Climate change activists carry clean energy push to Minnesota Capitol
ST. PAUL — Climate change activists told Minnesota lawmakers Tuesday, Feb. 5, the state should set a deadline to transition to 100 percent clean energy.
Dozens of activists, faith leaders, scientists and others packed a House Energy and Climate Finance Committee and urged members to advance legislation aimed at requiring the state's energy producers to become carbon-free by the year 2050.
The proposal, House File 700, would build on clean energy goals written into state law in 2007. At that time, lawmakers set a goal of 25 percent renewable energy by 2025. The state met the goal in 2018, seven years ahead of schedule.
“The crisis is urgent," the bill's sponsor Rep. Jamie Long, DFL-Minneapolis, told the committee. “We need to re-establish our position as a national leader on green energy.”

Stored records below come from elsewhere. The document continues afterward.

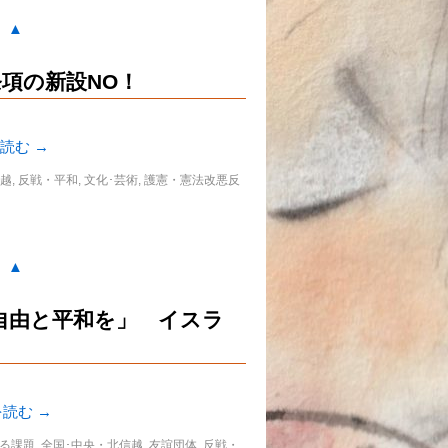
。▲
態条項の新設NO！
を読む
→
信越
,
反戦・平和
,
文化･芸術
,
護憲・憲法改悪反
。▲
に自由と平和を」 イスラ
を読む
→
る課題
,
全国･中央・北信越
,
友誼団体
,
反戦・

Youth climate activists and faith leaders at the hearing and in a news conference later in the day echoed that sentiment.
"We will not tolerate inaction because we can't wait," said Lia Harel, a high school student and activist.
At the hearing, Republican members and representatives from smaller utility companies raised concerns about extreme weather events that could place burdens on limited energy resources, especially if back-up fossil-fuel derived sources were no longer available. They said they'd like to see an approach that rewards and commends companies that move away from fossil fuels, rather than setting requirements.
"Rather than a mandate, I would rather see market pressures," Rep. Greg Boe, R-Chaska, said.
While the bill likely will have support in the DFL-led House, its path in the GOP-led Senate is less certain. At least one Senate Republican, Sen. Karin Housley, R-St. Mary's Point, had signed on to the Senate bill as a co-sponsor.
But Senate sponsor Nick Frentz, DFL-North Mankato, acknowledged that he might not get a hearing in that chamber. He said he'd be willing to compromise to get a proposal approved.
"I think there's always room to compromise," Frentz said, adding he'd be open to working with large and small energy companies. "By the same theory that says we're asking for a hearing, we should be willing to listen."